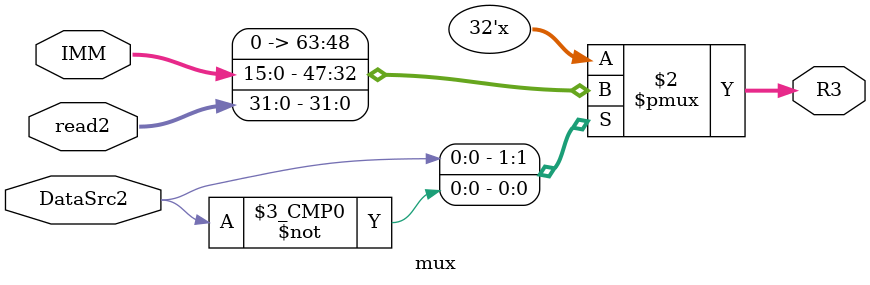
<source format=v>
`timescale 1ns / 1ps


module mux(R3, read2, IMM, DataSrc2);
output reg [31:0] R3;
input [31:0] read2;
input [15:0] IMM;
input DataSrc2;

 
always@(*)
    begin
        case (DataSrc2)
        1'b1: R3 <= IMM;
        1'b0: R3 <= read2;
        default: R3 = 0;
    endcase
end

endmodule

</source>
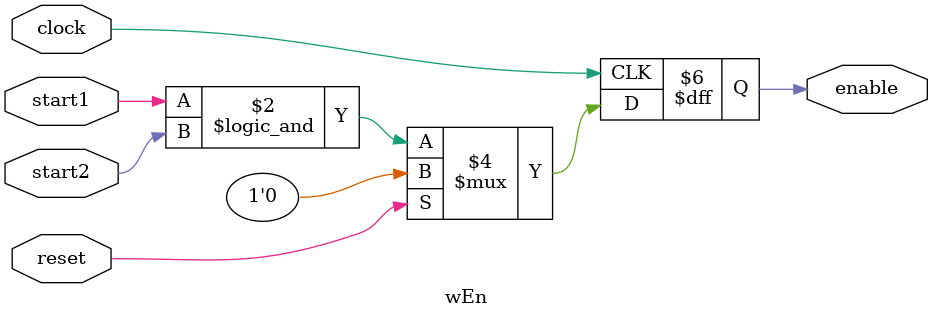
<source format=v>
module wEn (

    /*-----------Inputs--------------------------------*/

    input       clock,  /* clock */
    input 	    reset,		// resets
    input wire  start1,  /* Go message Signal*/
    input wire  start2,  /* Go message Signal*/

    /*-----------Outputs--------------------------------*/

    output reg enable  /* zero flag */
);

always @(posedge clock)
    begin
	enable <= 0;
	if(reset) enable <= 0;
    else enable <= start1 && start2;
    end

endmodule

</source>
^^^^^^^^
Task brief: Wherever a picture appears in the records above, leave it out and transcribe everything else exactly.

Written solution:
<source format=v>
`timescale 1ns / 1ps


module mux(R3, read2, IMM, DataSrc2);
output reg [31:0] R3;
input [31:0] read2;
input [15:0] IMM;
input DataSrc2;

 
always@(*)
    begin
        case (DataSrc2)
        1'b1: R3 <= IMM;
        1'b0: R3 <= read2;
        default: R3 = 0;
    endcase
end

endmodule

</source>
<source format=v>
module wEn (

    /*-----------Inputs--------------------------------*/

    input       clock,  /* clock */
    input 	    reset,		// resets
    input wire  start1,  /* Go message Signal*/
    input wire  start2,  /* Go message Signal*/

    /*-----------Outputs--------------------------------*/

    output reg enable  /* zero flag */
);

always @(posedge clock)
    begin
	enable <= 0;
	if(reset) enable <= 0;
    else enable <= start1 && start2;
    end

endmodule

</source>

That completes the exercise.